[[ Data section, beginning ]]

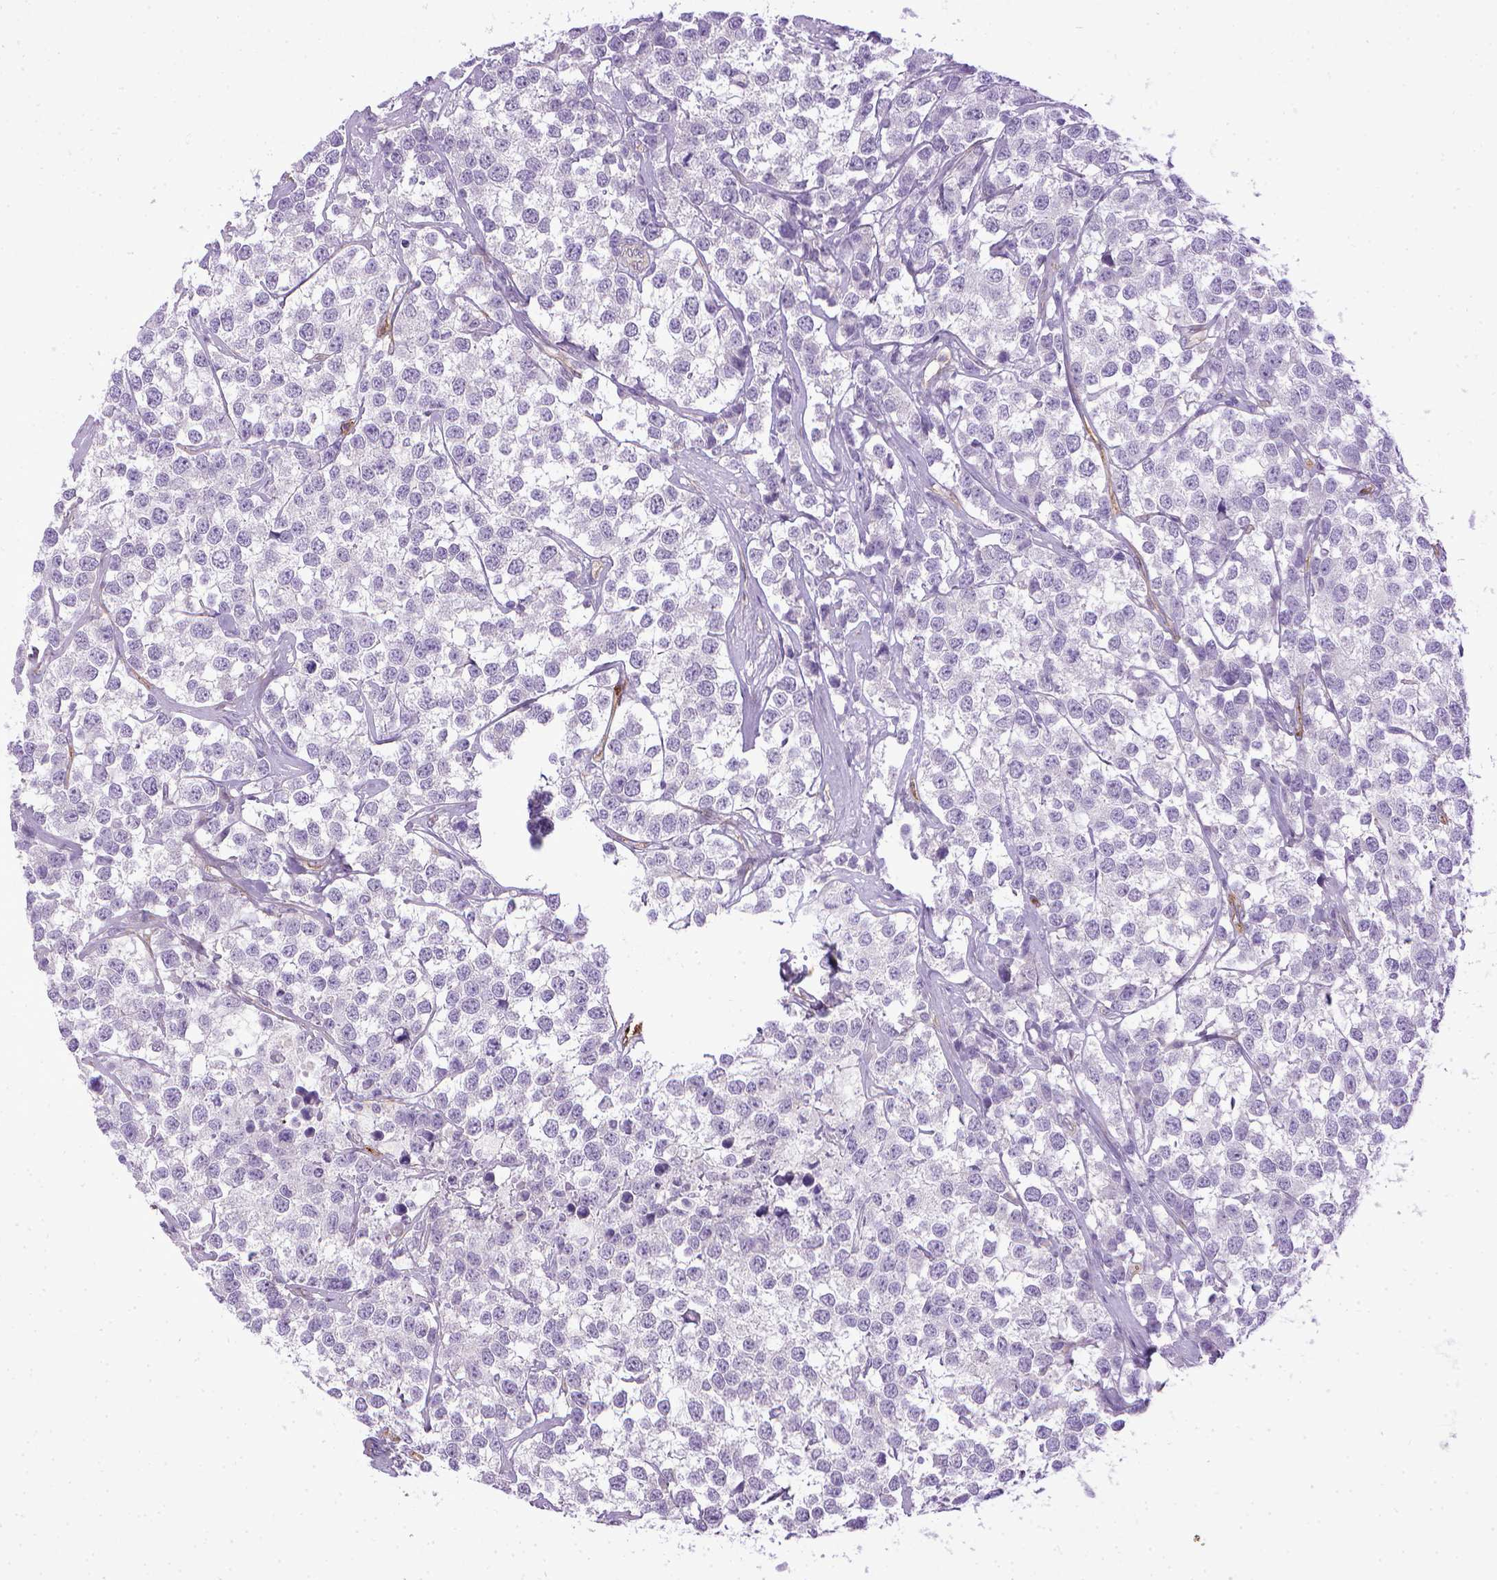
{"staining": {"intensity": "negative", "quantity": "none", "location": "none"}, "tissue": "testis cancer", "cell_type": "Tumor cells", "image_type": "cancer", "snomed": [{"axis": "morphology", "description": "Seminoma, NOS"}, {"axis": "topography", "description": "Testis"}], "caption": "IHC image of neoplastic tissue: testis cancer (seminoma) stained with DAB demonstrates no significant protein positivity in tumor cells. Nuclei are stained in blue.", "gene": "ENG", "patient": {"sex": "male", "age": 59}}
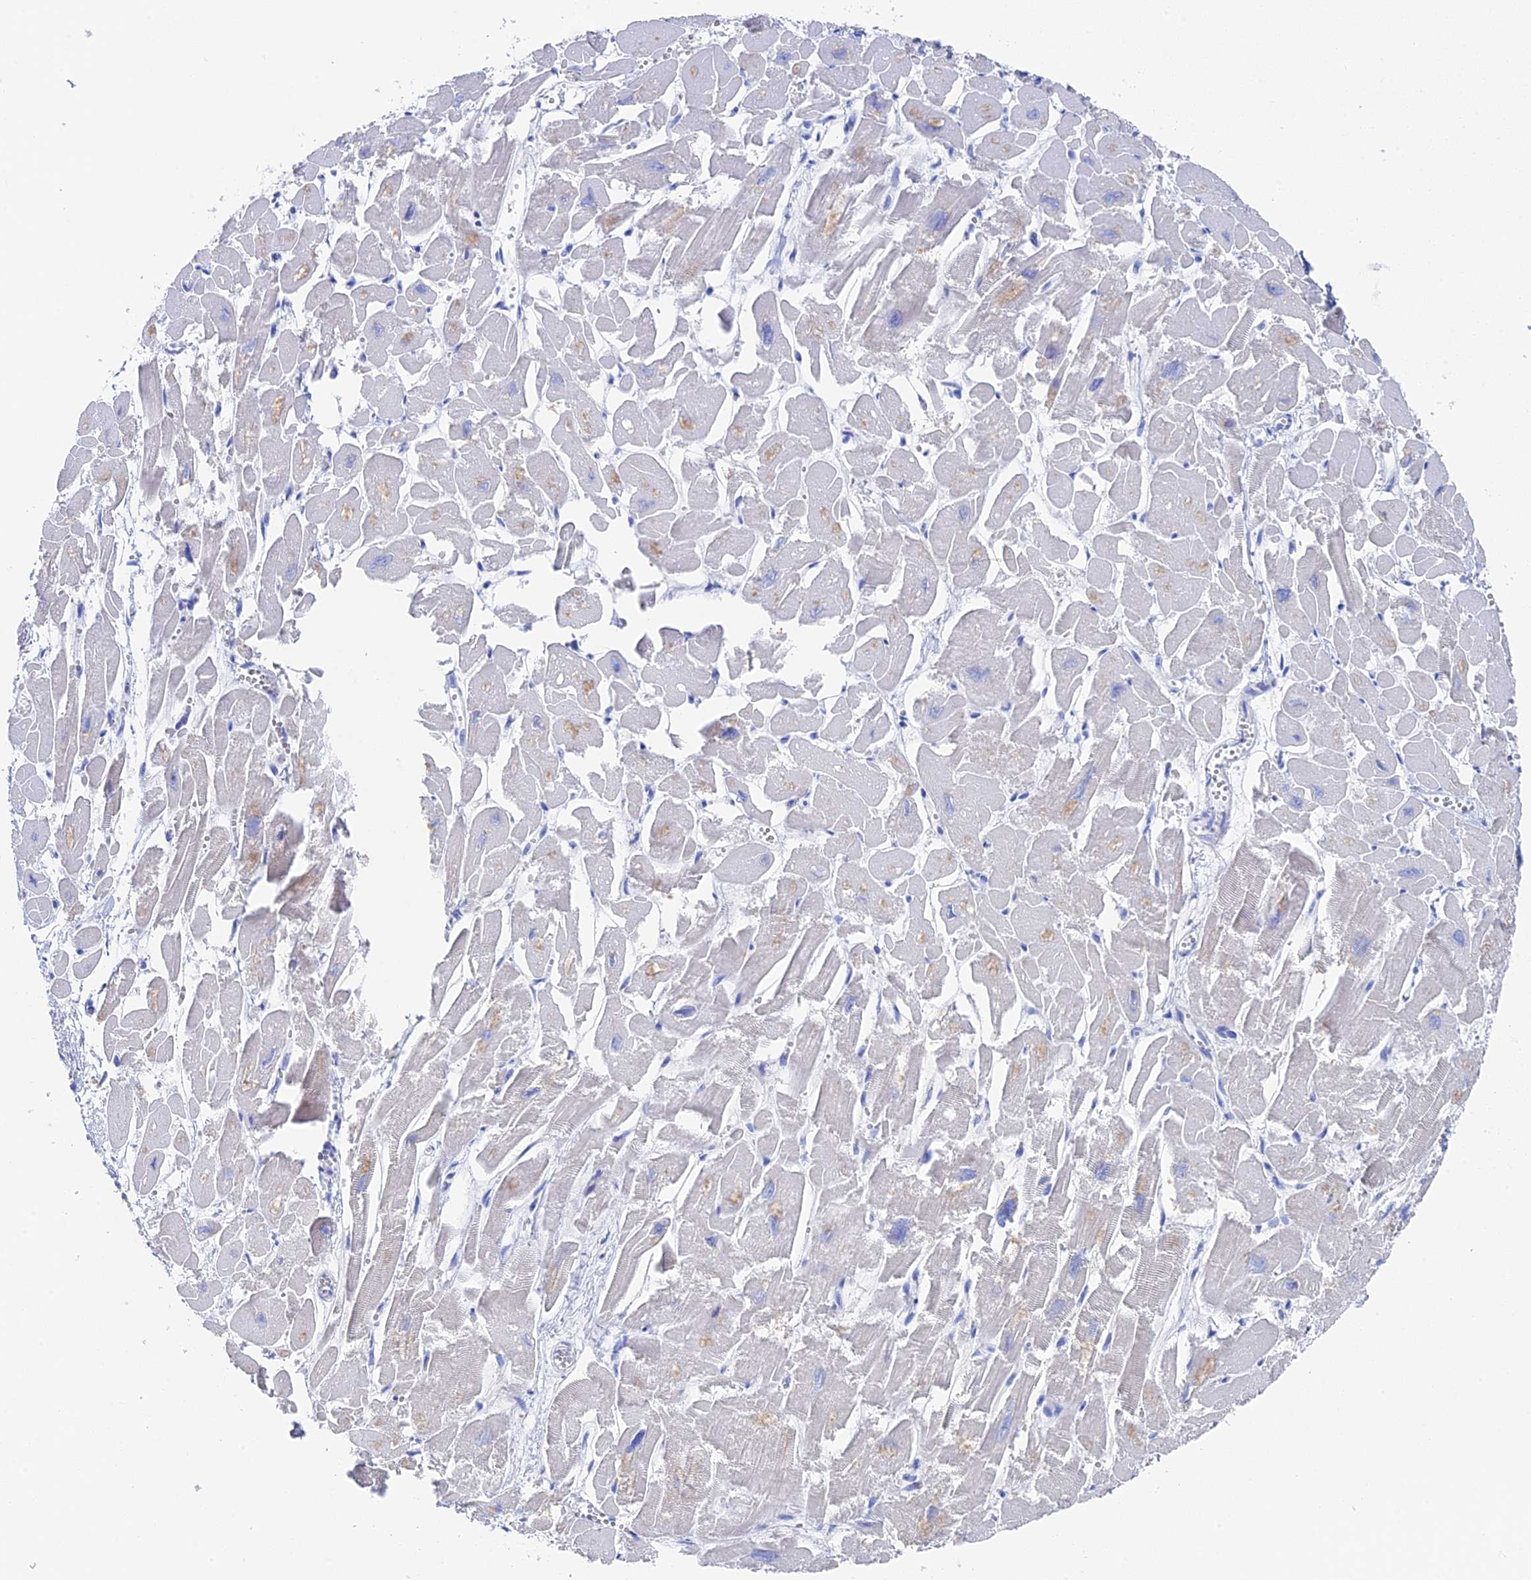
{"staining": {"intensity": "weak", "quantity": "<25%", "location": "cytoplasmic/membranous"}, "tissue": "heart muscle", "cell_type": "Cardiomyocytes", "image_type": "normal", "snomed": [{"axis": "morphology", "description": "Normal tissue, NOS"}, {"axis": "topography", "description": "Heart"}], "caption": "This is an immunohistochemistry (IHC) histopathology image of unremarkable human heart muscle. There is no positivity in cardiomyocytes.", "gene": "UNC119", "patient": {"sex": "male", "age": 54}}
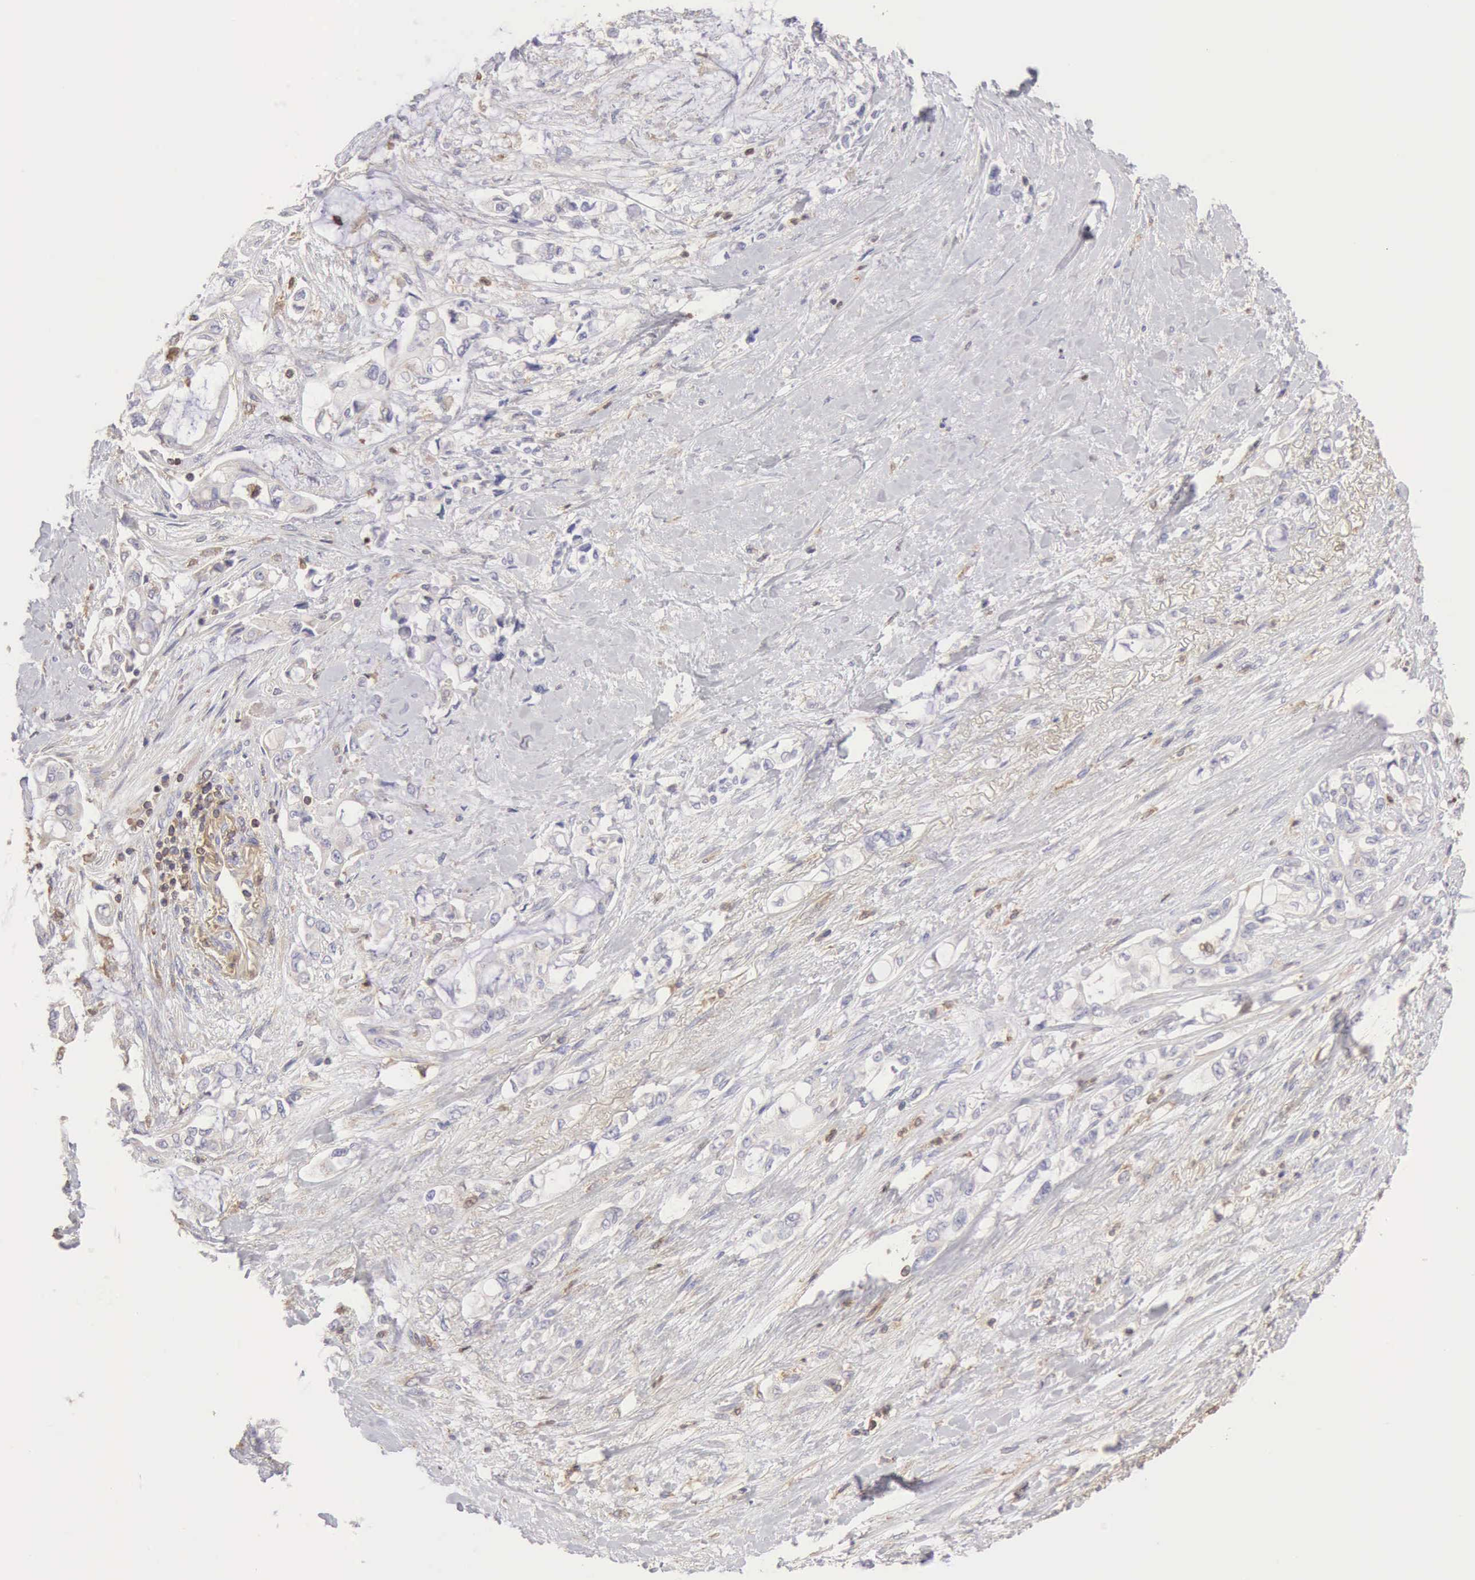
{"staining": {"intensity": "negative", "quantity": "none", "location": "none"}, "tissue": "pancreatic cancer", "cell_type": "Tumor cells", "image_type": "cancer", "snomed": [{"axis": "morphology", "description": "Adenocarcinoma, NOS"}, {"axis": "topography", "description": "Pancreas"}], "caption": "High magnification brightfield microscopy of pancreatic adenocarcinoma stained with DAB (3,3'-diaminobenzidine) (brown) and counterstained with hematoxylin (blue): tumor cells show no significant expression.", "gene": "ARHGAP4", "patient": {"sex": "female", "age": 70}}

[[ Data section, end ]]

◆ Aim of the exercise
When a line carries an image, skip the image and repeat everything else above exactly as written.

◆ The completed task
{"staining": {"intensity": "negative", "quantity": "none", "location": "none"}, "tissue": "testis cancer", "cell_type": "Tumor cells", "image_type": "cancer", "snomed": [{"axis": "morphology", "description": "Seminoma, NOS"}, {"axis": "topography", "description": "Testis"}], "caption": "IHC image of neoplastic tissue: testis cancer (seminoma) stained with DAB demonstrates no significant protein positivity in tumor cells. Nuclei are stained in blue.", "gene": "ENG", "patient": {"sex": "male", "age": 59}}
{"staining": {"intensity": "weak", "quantity": "<25%", "location": "cytoplasmic/membranous"}, "tissue": "heart muscle", "cell_type": "Cardiomyocytes", "image_type": "normal", "snomed": [{"axis": "morphology", "description": "Normal tissue, NOS"}, {"axis": "topography", "description": "Heart"}], "caption": "This is an immunohistochemistry (IHC) histopathology image of unremarkable human heart muscle. There is no positivity in cardiomyocytes.", "gene": "UNC119", "patient": {"sex": "male", "age": 54}}
{"staining": {"intensity": "negative", "quantity": "none", "location": "none"}, "tissue": "pancreatic cancer", "cell_type": "Tumor cells", "image_type": "cancer", "snomed": [{"axis": "morphology", "description": "Adenocarcinoma, NOS"}, {"axis": "topography", "description": "Pancreas"}], "caption": "High magnification brightfield microscopy of pancreatic adenocarcinoma stained with DAB (3,3'-diaminobenzidine) (brown) and counterstained with hematoxylin (blue): tumor cells show no significant expression.", "gene": "ARHGAP4", "patient": {"sex": "female", "age": 70}}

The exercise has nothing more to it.